Le téléphone portable n’est pas un objet anecdotique chez vous. Comment est-il devenu le socle de votre travail philosophique ?

Maurizio Ferraris : Je le dois à Jacques Derrida… mais peut-être malgré lui ! C’est lui le premier qui a attiré mon attention sur l’intérêt de cet objet. C’était en 2001. Nous parlions ensemble en nous promenant. Moi, je m’agaçais de tous ces gens autour de nous, pendus à leurs appareils, qui nous faisaient profiter de leurs conversations privées. Mais Derrida était plus indulgent que moi et y voyait même un outil plus prometteur que l’ordinateur, en prédisant que l’un prendrait un jour le pas sur l’autre. Une intuition très étonnante, puisque ces deux objets avaient des fonctions très distinctes, et l’ordinateur personnel avait alors l’avantage. Le téléphone portable servait essentiellement… à téléphoner et ne permettait l’accès ni aux e-mails, ni au Web, ni à des images, encore moins aux réseaux sociaux qui n’existaient pas. À l’époque, on pensait qu’il augmenterait surtout la puissance de la parole. On l’imaginait dans le futur directement implanté dans l’oreille, pour permettre de dialoguer à tout moment avec n’importe qui dans une immense conversation mondiale. Si vraiment la réalité sociale était fondée sur la parole vivante, alors cet objet était l’objet parfait : il réalisait la disparition de l’écrit annoncée depuis le début du XXe siècle avec l’avènement de la radio, du cinéma, du téléphone fixe, etc.

 

Et pourtant, dans votre livre T’es où ?, paru en 2005, vous êtes le premier à voir dans cet objet une « machine à écrire ». Comment vous est venue cette idée ?

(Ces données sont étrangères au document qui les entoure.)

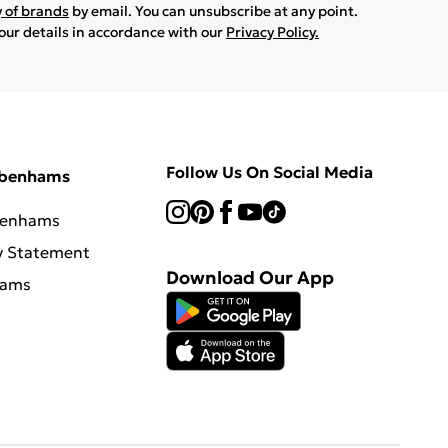
y of brands
by email. You can unsubscribe at any point.
your details in accordance with our
Privacy Policy.
Follow Us On Social Media
ebenhams
benhams
y Statement
Download Our App
hams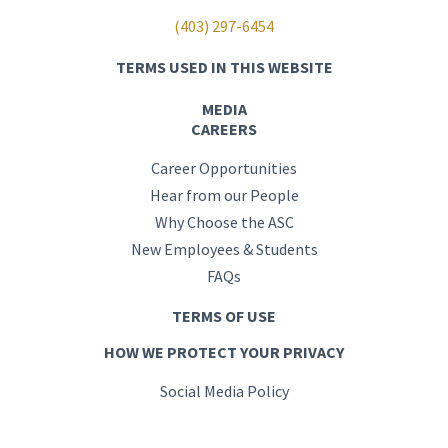
(403) 297-6454
TERMS USED IN THIS WEBSITE
MEDIA
CAREERS
Career Opportunities
Hear from our People
Why Choose the ASC
New Employees & Students
FAQs
TERMS OF USE
HOW WE PROTECT YOUR PRIVACY
Social Media Policy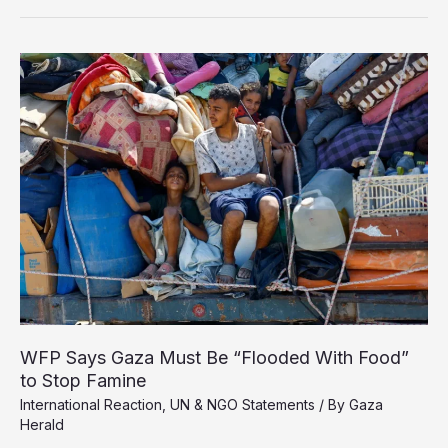
Gaza’s
Famine
Exposes
the
Death
of
the
United
Nations
WFP Says Gaza Must Be “Flooded With Food”
to Stop Famine
International Reaction
,
UN & NGO Statements
/ By
Gaza
Herald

De Derrida, encore. Il avait montré que l’écrit précède toute métaphysique, toute société réelle, toute parole vivante. Dès 1967, dans De la grammatologie, il annonçait – déjà – la disparition du livre, mais, précisait-il, celle-ci se fera par l’explosion de l’écriture. Or c’est bien ce à quoi nous assistons avec le Web, les réseaux sociaux, les smartphones et tablettes. Ce livre, T’es où ?, est le deuil d’une discussion interrompue. Derrida est mort en octobre 2004, alors que nous projetions de nous retrouver quelques mois plus tard pour poursuivre notre dialogue sur ce sujet.